:: Available data ::
◇ ◇ ◇ ◇ ◇
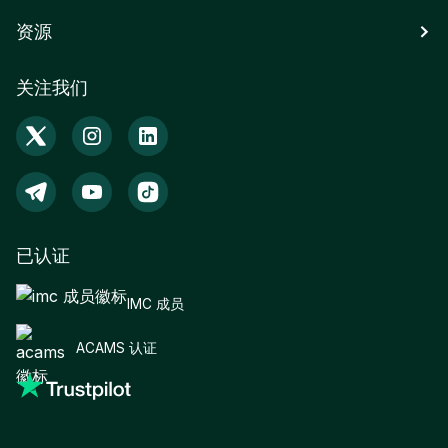
资源
关注我们
已认证
IMC 成员
ACAMS 认证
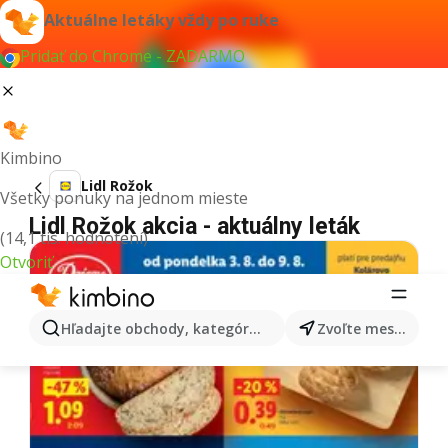
Aktuálne letáky vždy po ruke
Pridať do Chrome - ZADARMO
Kimbino
Lidl Rožok
Všetky ponuky na jednom mieste
Lidl Rožok akcia - aktuálny leták
(14,1 tis. hodnotení)
Otvoriť
Hľadajte obchody, kategórie, produkty...
Zvoľte mesto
◇ ◇ ◇ ◇ ◇
:: Task ::
Please output the entries above exactly, leaving out every picture.

:: Solved problem ::
资源
关注我们
已认证
IMC 成员
ACAMS 认证
Aktuálne letáky vždy po ruke
Pridať do Chrome - ZADARMO
Kimbino
Lidl Rožok
Všetky ponuky na jednom mieste
Lidl Rožok akcia - aktuálny leták
(14,1 tis. hodnotení)
Otvoriť
Hľadajte obchody, kategórie, produkty...
Zvoľte mesto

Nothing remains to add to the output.